*Records for the task*.

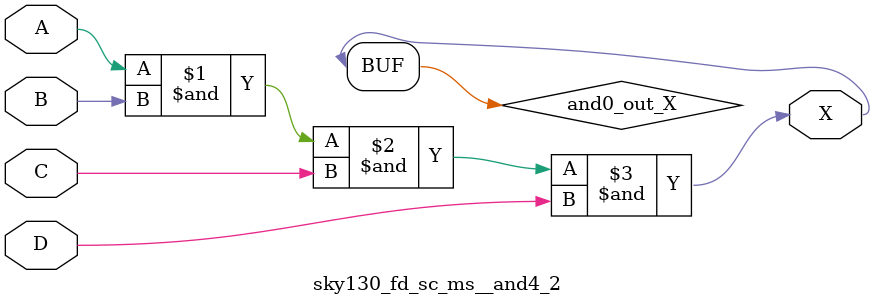
<source format=v>
/*
 * Copyright 2020 The SkyWater PDK Authors
 *
 * Licensed under the Apache License, Version 2.0 (the "License");
 * you may not use this file except in compliance with the License.
 * You may obtain a copy of the License at
 *
 *     https://www.apache.org/licenses/LICENSE-2.0
 *
 * Unless required by applicable law or agreed to in writing, software
 * distributed under the License is distributed on an "AS IS" BASIS,
 * WITHOUT WARRANTIES OR CONDITIONS OF ANY KIND, either express or implied.
 * See the License for the specific language governing permissions and
 * limitations under the License.
 *
 * SPDX-License-Identifier: Apache-2.0
*/


`ifndef SKY130_FD_SC_MS__AND4_2_FUNCTIONAL_V
`define SKY130_FD_SC_MS__AND4_2_FUNCTIONAL_V

/**
 * and4: 4-input AND.
 *
 * Verilog simulation functional model.
 */

`timescale 1ns / 1ps
`default_nettype none

`celldefine
module sky130_fd_sc_ms__and4_2 (
    X,
    A,
    B,
    C,
    D
);

    // Module ports
    output X;
    input  A;
    input  B;
    input  C;
    input  D;

    // Local signals
    wire and0_out_X;

    //  Name  Output      Other arguments
    and and0 (and0_out_X, A, B, C, D     );
    buf buf0 (X         , and0_out_X     );

endmodule
`endcelldefine

`default_nettype wire
`endif  // SKY130_FD_SC_MS__AND4_2_FUNCTIONAL_V

</source>
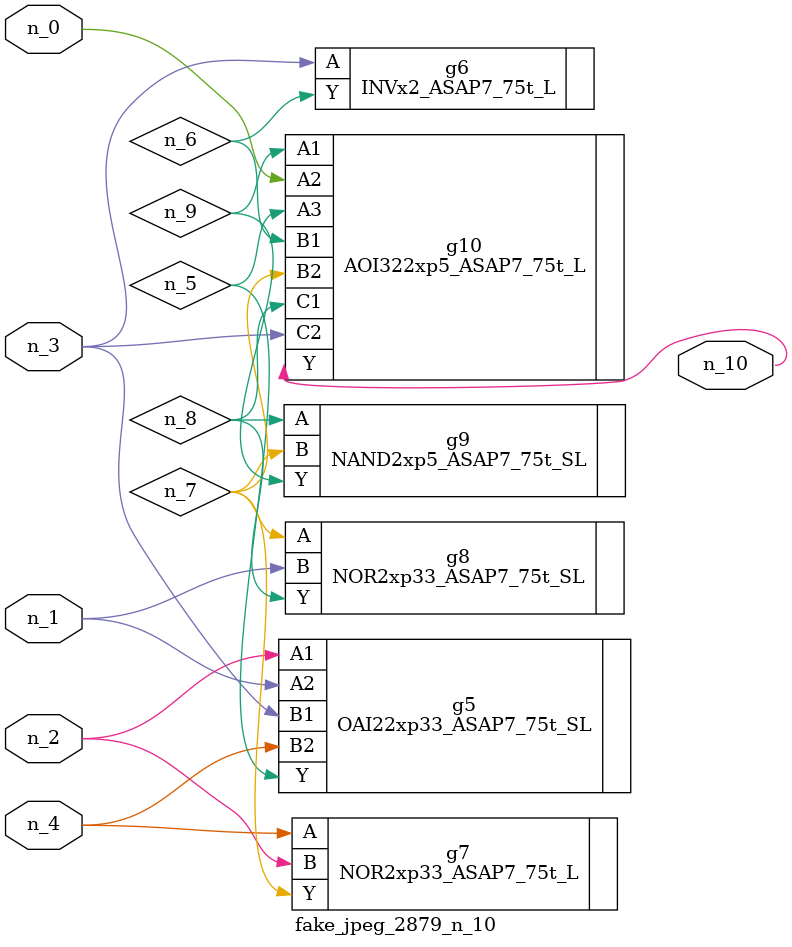
<source format=v>
module fake_jpeg_2879_n_10 (n_3, n_2, n_1, n_0, n_4, n_10);

input n_3;
input n_2;
input n_1;
input n_0;
input n_4;

output n_10;

wire n_8;
wire n_9;
wire n_6;
wire n_5;
wire n_7;

OAI22xp33_ASAP7_75t_SL g5 ( 
.A1(n_2),
.A2(n_1),
.B1(n_3),
.B2(n_4),
.Y(n_5)
);

INVx2_ASAP7_75t_L g6 ( 
.A(n_3),
.Y(n_6)
);

NOR2xp33_ASAP7_75t_L g7 ( 
.A(n_4),
.B(n_2),
.Y(n_7)
);

NOR2xp33_ASAP7_75t_SL g8 ( 
.A(n_7),
.B(n_1),
.Y(n_8)
);

NAND2xp5_ASAP7_75t_SL g9 ( 
.A(n_8),
.B(n_7),
.Y(n_9)
);

AOI322xp5_ASAP7_75t_L g10 ( 
.A1(n_9),
.A2(n_0),
.A3(n_5),
.B1(n_6),
.B2(n_7),
.C1(n_8),
.C2(n_3),
.Y(n_10)
);


endmodule
</source>
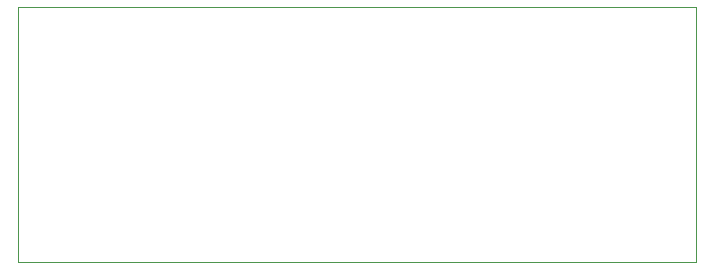
<source format=gm1>
%TF.GenerationSoftware,KiCad,Pcbnew,(2015-07-20 BZR 5967, Git 8482637)-product*%
%TF.CreationDate,2015-07-23T15:05:17+02:00*%
%TF.JobID,KIS-3R33S_breakout,4B49532D33523333535F627265616B6F,0.12.d*%
%TF.FileFunction,Profile,NP*%
%FSLAX46Y46*%
G04 Gerber Fmt 4.6, Leading zero omitted, Abs format (unit mm)*
G04 Created by KiCad (PCBNEW (2015-07-20 BZR 5967, Git 8482637)-product) date Thu 23 Jul 2015 03:05:17 PM CEST*
%MOMM*%
G01*
G04 APERTURE LIST*
%ADD10C,0.100000*%
G04 APERTURE END LIST*
D10*
X185800000Y-89200000D02*
X128400000Y-89200000D01*
X185800000Y-110800000D02*
X185800000Y-89200000D01*
X128400000Y-110800000D02*
X185800000Y-110800000D01*
X128400000Y-89200000D02*
X128400000Y-110800000D01*
M02*

</source>
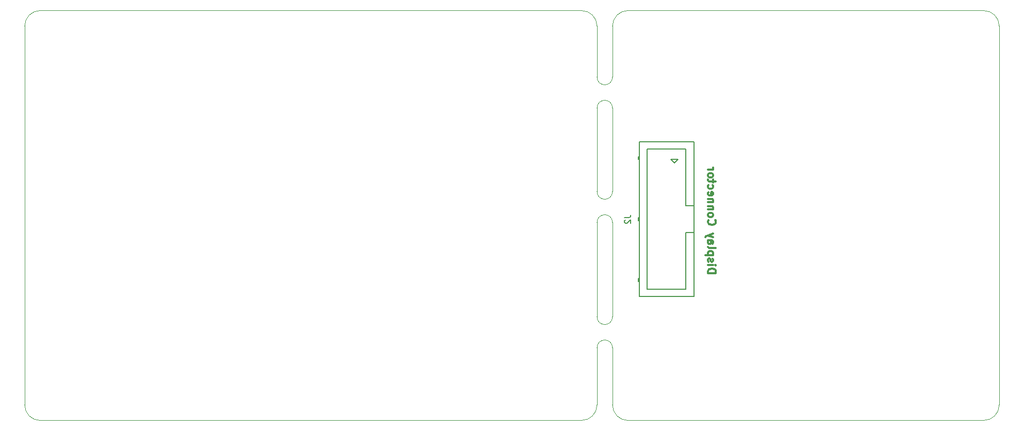
<source format=gbo>
%TF.GenerationSoftware,KiCad,Pcbnew,(6.0.8-1)-1*%
%TF.CreationDate,2022-12-06T10:12:17+03:00*%
%TF.ProjectId,MilkPompV2,4d696c6b-506f-46d7-9056-322e6b696361,V1*%
%TF.SameCoordinates,Original*%
%TF.FileFunction,Legend,Bot*%
%TF.FilePolarity,Positive*%
%FSLAX46Y46*%
G04 Gerber Fmt 4.6, Leading zero omitted, Abs format (unit mm)*
G04 Created by KiCad (PCBNEW (6.0.8-1)-1) date 2022-12-06 10:12:17*
%MOMM*%
%LPD*%
G01*
G04 APERTURE LIST*
%TA.AperFunction,Profile*%
%ADD10C,0.100000*%
%TD*%
%ADD11C,0.300000*%
%ADD12C,0.150000*%
G04 APERTURE END LIST*
D10*
X173990000Y-118872000D02*
G75*
G03*
X176530000Y-118872000I1270000J0D01*
G01*
X176530000Y-123952000D02*
G75*
G03*
X173990000Y-123952000I-1270000J0D01*
G01*
X171450000Y-135890000D02*
G75*
G03*
X173990000Y-133350000I0J2540000D01*
G01*
X173990000Y-79502000D02*
G75*
G03*
X176530000Y-79502000I1270000J0D01*
G01*
X179070000Y-135890000D02*
X237490000Y-135890000D01*
X176530000Y-84582000D02*
G75*
G03*
X173990000Y-84582000I-1270000J0D01*
G01*
X173990000Y-71120000D02*
G75*
G03*
X171450000Y-68580000I-2540000J0D01*
G01*
X82550000Y-68580000D02*
G75*
G03*
X80010000Y-71120000I0J-2540000D01*
G01*
X176530000Y-98298000D02*
X176530000Y-84582000D01*
X176530000Y-133350000D02*
G75*
G03*
X179070000Y-135890000I2540000J0D01*
G01*
X173990000Y-98298000D02*
X173990000Y-84582000D01*
X80010000Y-133350000D02*
G75*
G03*
X82550000Y-135890000I2540000J0D01*
G01*
X82550000Y-68580000D02*
X171450000Y-68580000D01*
X173990000Y-98298000D02*
G75*
G03*
X176530000Y-98298000I1270000J0D01*
G01*
X237490000Y-68580000D02*
X179070000Y-68580000D01*
X173990000Y-133350000D02*
X173990000Y-123952000D01*
X240030000Y-133350000D02*
X240030000Y-71120000D01*
X240030000Y-71120000D02*
G75*
G03*
X237490000Y-68580000I-2540000J0D01*
G01*
X173990000Y-71120000D02*
X173990000Y-79502000D01*
X171450000Y-135890000D02*
X82550000Y-135890000D01*
X80010000Y-133350000D02*
X80010000Y-71120000D01*
X237490000Y-135890000D02*
G75*
G03*
X240030000Y-133350000I0J2540000D01*
G01*
X179070000Y-68580000D02*
G75*
G03*
X176530000Y-71120000I0J-2540000D01*
G01*
X173990000Y-118872000D02*
X173990000Y-103378000D01*
X176530000Y-79502000D02*
X176530000Y-71120000D01*
X176530000Y-103378000D02*
G75*
G03*
X173990000Y-103378000I-1270000J0D01*
G01*
X176530000Y-133350000D02*
X176530000Y-123952000D01*
X176530000Y-118872000D02*
X176530000Y-103378000D01*
D11*
X192197904Y-111697809D02*
X193497904Y-111697809D01*
X193497904Y-111388285D01*
X193436000Y-111202571D01*
X193312190Y-111078761D01*
X193188380Y-111016857D01*
X192940761Y-110954952D01*
X192755047Y-110954952D01*
X192507428Y-111016857D01*
X192383619Y-111078761D01*
X192259809Y-111202571D01*
X192197904Y-111388285D01*
X192197904Y-111697809D01*
X192197904Y-110397809D02*
X193064571Y-110397809D01*
X193497904Y-110397809D02*
X193436000Y-110459714D01*
X193374095Y-110397809D01*
X193436000Y-110335904D01*
X193497904Y-110397809D01*
X193374095Y-110397809D01*
X192259809Y-109840666D02*
X192197904Y-109716857D01*
X192197904Y-109469238D01*
X192259809Y-109345428D01*
X192383619Y-109283523D01*
X192445523Y-109283523D01*
X192569333Y-109345428D01*
X192631238Y-109469238D01*
X192631238Y-109654952D01*
X192693142Y-109778761D01*
X192816952Y-109840666D01*
X192878857Y-109840666D01*
X193002666Y-109778761D01*
X193064571Y-109654952D01*
X193064571Y-109469238D01*
X193002666Y-109345428D01*
X193064571Y-108726380D02*
X191764571Y-108726380D01*
X193002666Y-108726380D02*
X193064571Y-108602571D01*
X193064571Y-108354952D01*
X193002666Y-108231142D01*
X192940761Y-108169238D01*
X192816952Y-108107333D01*
X192445523Y-108107333D01*
X192321714Y-108169238D01*
X192259809Y-108231142D01*
X192197904Y-108354952D01*
X192197904Y-108602571D01*
X192259809Y-108726380D01*
X192197904Y-107364476D02*
X192259809Y-107488285D01*
X192383619Y-107550190D01*
X193497904Y-107550190D01*
X192197904Y-106312095D02*
X192878857Y-106312095D01*
X193002666Y-106374000D01*
X193064571Y-106497809D01*
X193064571Y-106745428D01*
X193002666Y-106869238D01*
X192259809Y-106312095D02*
X192197904Y-106435904D01*
X192197904Y-106745428D01*
X192259809Y-106869238D01*
X192383619Y-106931142D01*
X192507428Y-106931142D01*
X192631238Y-106869238D01*
X192693142Y-106745428D01*
X192693142Y-106435904D01*
X192755047Y-106312095D01*
X193064571Y-105816857D02*
X192197904Y-105507333D01*
X193064571Y-105197809D02*
X192197904Y-105507333D01*
X191888380Y-105631142D01*
X191826476Y-105693047D01*
X191764571Y-105816857D01*
X192321714Y-102969238D02*
X192259809Y-103031142D01*
X192197904Y-103216857D01*
X192197904Y-103340666D01*
X192259809Y-103526380D01*
X192383619Y-103650190D01*
X192507428Y-103712095D01*
X192755047Y-103774000D01*
X192940761Y-103774000D01*
X193188380Y-103712095D01*
X193312190Y-103650190D01*
X193436000Y-103526380D01*
X193497904Y-103340666D01*
X193497904Y-103216857D01*
X193436000Y-103031142D01*
X193374095Y-102969238D01*
X192197904Y-102226380D02*
X192259809Y-102350190D01*
X192321714Y-102412095D01*
X192445523Y-102474000D01*
X192816952Y-102474000D01*
X192940761Y-102412095D01*
X193002666Y-102350190D01*
X193064571Y-102226380D01*
X193064571Y-102040666D01*
X193002666Y-101916857D01*
X192940761Y-101854952D01*
X192816952Y-101793047D01*
X192445523Y-101793047D01*
X192321714Y-101854952D01*
X192259809Y-101916857D01*
X192197904Y-102040666D01*
X192197904Y-102226380D01*
X193064571Y-101235904D02*
X192197904Y-101235904D01*
X192940761Y-101235904D02*
X193002666Y-101174000D01*
X193064571Y-101050190D01*
X193064571Y-100864476D01*
X193002666Y-100740666D01*
X192878857Y-100678761D01*
X192197904Y-100678761D01*
X193064571Y-100059714D02*
X192197904Y-100059714D01*
X192940761Y-100059714D02*
X193002666Y-99997809D01*
X193064571Y-99874000D01*
X193064571Y-99688285D01*
X193002666Y-99564476D01*
X192878857Y-99502571D01*
X192197904Y-99502571D01*
X192259809Y-98388285D02*
X192197904Y-98512095D01*
X192197904Y-98759714D01*
X192259809Y-98883523D01*
X192383619Y-98945428D01*
X192878857Y-98945428D01*
X193002666Y-98883523D01*
X193064571Y-98759714D01*
X193064571Y-98512095D01*
X193002666Y-98388285D01*
X192878857Y-98326380D01*
X192755047Y-98326380D01*
X192631238Y-98945428D01*
X192259809Y-97212095D02*
X192197904Y-97335904D01*
X192197904Y-97583523D01*
X192259809Y-97707333D01*
X192321714Y-97769238D01*
X192445523Y-97831142D01*
X192816952Y-97831142D01*
X192940761Y-97769238D01*
X193002666Y-97707333D01*
X193064571Y-97583523D01*
X193064571Y-97335904D01*
X193002666Y-97212095D01*
X193064571Y-96840666D02*
X193064571Y-96345428D01*
X193497904Y-96654952D02*
X192383619Y-96654952D01*
X192259809Y-96593047D01*
X192197904Y-96469238D01*
X192197904Y-96345428D01*
X192197904Y-95726380D02*
X192259809Y-95850190D01*
X192321714Y-95912095D01*
X192445523Y-95974000D01*
X192816952Y-95974000D01*
X192940761Y-95912095D01*
X193002666Y-95850190D01*
X193064571Y-95726380D01*
X193064571Y-95540666D01*
X193002666Y-95416857D01*
X192940761Y-95354952D01*
X192816952Y-95293047D01*
X192445523Y-95293047D01*
X192321714Y-95354952D01*
X192259809Y-95416857D01*
X192197904Y-95540666D01*
X192197904Y-95726380D01*
X192197904Y-94735904D02*
X193064571Y-94735904D01*
X192816952Y-94735904D02*
X192940761Y-94674000D01*
X193002666Y-94612095D01*
X193064571Y-94488285D01*
X193064571Y-94364476D01*
D12*
%TO.C,J2*%
X178522380Y-102536666D02*
X179236666Y-102536666D01*
X179379523Y-102489047D01*
X179474761Y-102393809D01*
X179522380Y-102250952D01*
X179522380Y-102155714D01*
X178617619Y-102965238D02*
X178570000Y-103012857D01*
X178522380Y-103108095D01*
X178522380Y-103346190D01*
X178570000Y-103441428D01*
X178617619Y-103489047D01*
X178712857Y-103536666D01*
X178808095Y-103536666D01*
X178950952Y-103489047D01*
X179522380Y-102917619D01*
X179522380Y-103536666D01*
X186095000Y-92997595D02*
X186695000Y-93597595D01*
X188595000Y-91327595D02*
X182255000Y-91327595D01*
X180855000Y-102567595D02*
X180855000Y-103067595D01*
X180755000Y-93047595D02*
X180955000Y-93047595D01*
X180955000Y-115507595D02*
X189895000Y-115507595D01*
X180755000Y-92547595D02*
X180755000Y-93047595D01*
X180755000Y-102567595D02*
X180755000Y-103067595D01*
X187295000Y-92997595D02*
X186095000Y-92997595D01*
X180755000Y-113087595D02*
X180955000Y-113087595D01*
X182255000Y-114307595D02*
X188595000Y-114307595D01*
X182255000Y-91327595D02*
X182255000Y-114307595D01*
X188595000Y-100592595D02*
X188595000Y-91327595D01*
X180755000Y-103067595D02*
X180955000Y-103067595D01*
X180855000Y-112587595D02*
X180855000Y-113087595D01*
X189895000Y-115507595D02*
X189895000Y-90127595D01*
X180955000Y-92547595D02*
X180755000Y-92547595D01*
X180755000Y-112587595D02*
X180755000Y-113087595D01*
X180955000Y-112587595D02*
X180755000Y-112587595D01*
X188595000Y-114307595D02*
X188595000Y-105042595D01*
X186695000Y-93597595D02*
X187295000Y-92997595D01*
X188595000Y-105042595D02*
X189895000Y-105042595D01*
X180955000Y-102567595D02*
X180755000Y-102567595D01*
X180855000Y-92547595D02*
X180855000Y-93047595D01*
X189895000Y-90127595D02*
X180955000Y-90127595D01*
X180955000Y-90127595D02*
X180955000Y-115507595D01*
X189895000Y-100592595D02*
X188595000Y-100592595D01*
%TD*%
M02*

</source>
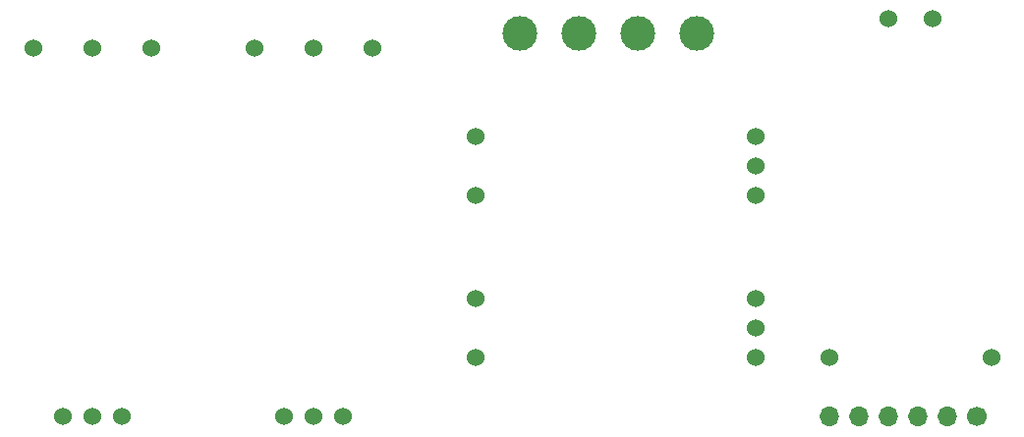
<source format=gbr>
G04 #@! TF.FileFunction,Copper,L1,Top,Signal*
%FSLAX46Y46*%
G04 Gerber Fmt 4.6, Leading zero omitted, Abs format (unit mm)*
G04 Created by KiCad (PCBNEW 4.0.6) date Fri Aug 11 16:17:47 2017*
%MOMM*%
%LPD*%
G01*
G04 APERTURE LIST*
%ADD10C,0.300000*%
%ADD11C,1.524000*%
%ADD12C,3.000000*%
%ADD13C,1.700000*%
%ADD14O,1.700000X1.700000*%
G04 APERTURE END LIST*
D10*
D11*
X177800000Y-97790000D03*
X175260000Y-97790000D03*
X172720000Y-97790000D03*
X180340000Y-66040000D03*
X175260000Y-66040000D03*
X170180000Y-66040000D03*
X228600000Y-63500000D03*
X224790000Y-63500000D03*
X233680000Y-92710000D03*
X219710000Y-92710000D03*
D12*
X203200000Y-64770000D03*
X198120000Y-64770000D03*
X208280000Y-64770000D03*
X193040000Y-64770000D03*
D13*
X232410000Y-97790000D03*
D14*
X229870000Y-97790000D03*
X227330000Y-97790000D03*
X224790000Y-97790000D03*
X222250000Y-97790000D03*
X219710000Y-97790000D03*
D11*
X213360000Y-87630000D03*
X213360000Y-90170000D03*
X213360000Y-92710000D03*
X189230000Y-87630000D03*
X189230000Y-92710000D03*
X213360000Y-73660000D03*
X213360000Y-76200000D03*
X213360000Y-78740000D03*
X189230000Y-73660000D03*
X189230000Y-78740000D03*
X158750000Y-97790000D03*
X156210000Y-97790000D03*
X153670000Y-97790000D03*
X161290000Y-66040000D03*
X156210000Y-66040000D03*
X151130000Y-66040000D03*
M02*

</source>
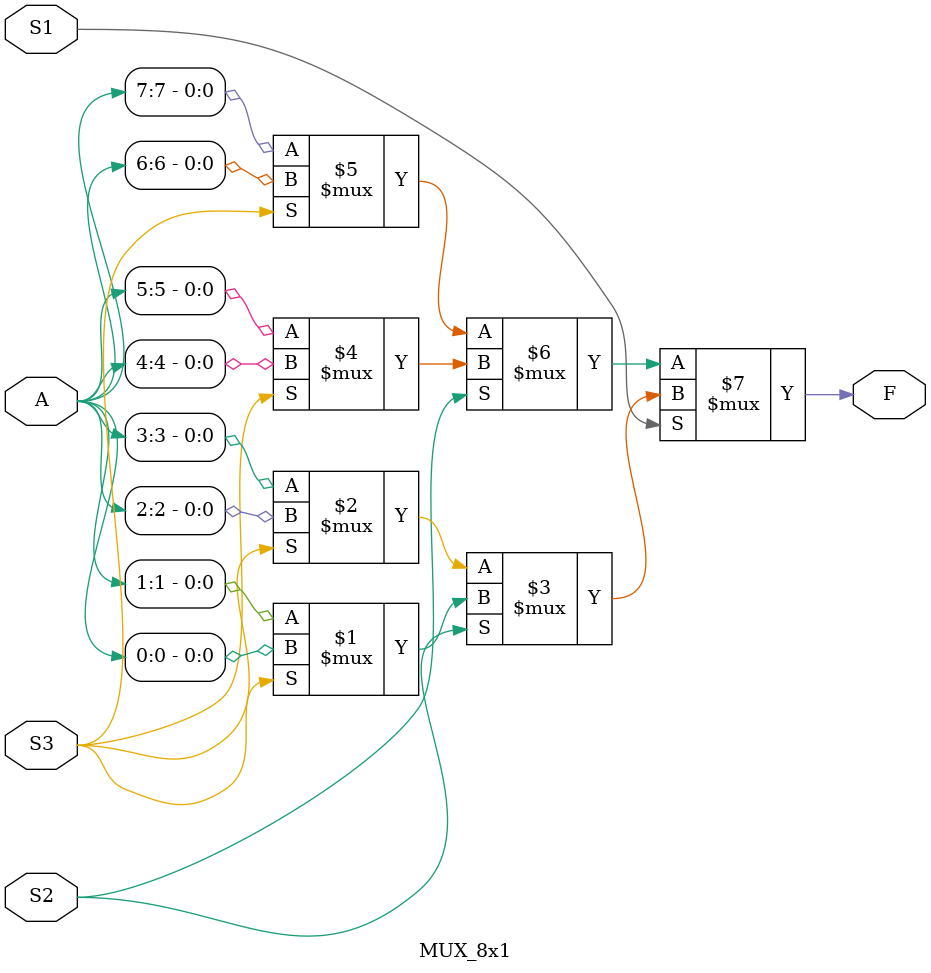
<source format=v>
module MUX_8x1(
    input [7:0] A,
    input S1, S2, S3,
    output F
);

assign F = S1 ? (S2 ? (S3 ? A[0] : A[1]) : (S3 ? A[2] : A[3])) : (S2 ? (S3 ? A[4] : A[5]) : (S3 ? A[6] : A[7]));
endmodule

</source>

*The task*.
Tally the lines of the listing that hold the string "under", then reply with that number alone.

*Expected output*.
3